CONSEGNA:
Nel brano sulle bugie antisemite, riporta il tratto che si apre con le parole contenenti "Bisogna pazientemente smascherare" e si chiude con "nella propaganda araba.", cambiando "medievale" in "antico".

BRANO PROPOSTO:
"""

Bisogna pazientemente smascherare queste bugie storiche, che spesso sono tratte dagli orrori dell’immaginario antisemita medievale: per esempio la “calunnia del sangue”, per cui gli ebrei ucciderebbero i bambini cristiani e musulmani per usarne il sangue nell’impasto del pane azzimo, riusata due volte per dire che l’esercito israeliano ammazzerebbe di preferenza i bambini palestinesi, come se questi costituissero un pericolo militare, e che farebbe commercio degli organi dei nemici uccisi – tutte cose che sono state scritte su “autorevoli” giornali europei oltre che nella propaganda araba.

Ma questo lavoro di paziente restituzione della verità e di denuncia delle falsità propagandistiche arabe (in cui si distingue un sito che segue e traduce tutta la propaganda televisiva musulmana, https://www.memri.org/ , ha senso solo se nell’informazione regna un minimo di onestà intellettuale, un’etica pubblica che prescriva completezza e correttezza dell’informazione.

"""

DATI FORNITI:
"""

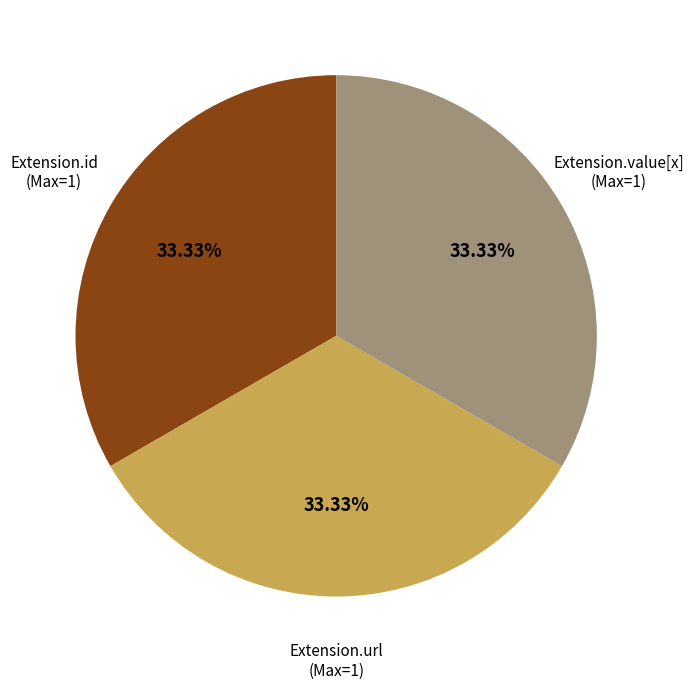

Is there a majority slice in this chart?

No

"""

SOLUZIONE SVOLTA:
Bisogna pazientemente smascherare queste bugie storiche, che spesso sono tratte dagli orrori dell’immaginario antisemita antico: per esempio la “calunnia del sangue”, per cui gli ebrei ucciderebbero i bambini cristiani e musulmani per usarne il sangue nell’impasto del pane azzimo, riusata due volte per dire che l’esercito israeliano ammazzerebbe di preferenza i bambini palestinesi, come se questi costituissero un pericolo militare, e che farebbe commercio degli organi dei nemici uccisi – tutte cose che sono state scritte su “autorevoli” giornali europei oltre che nella propaganda araba.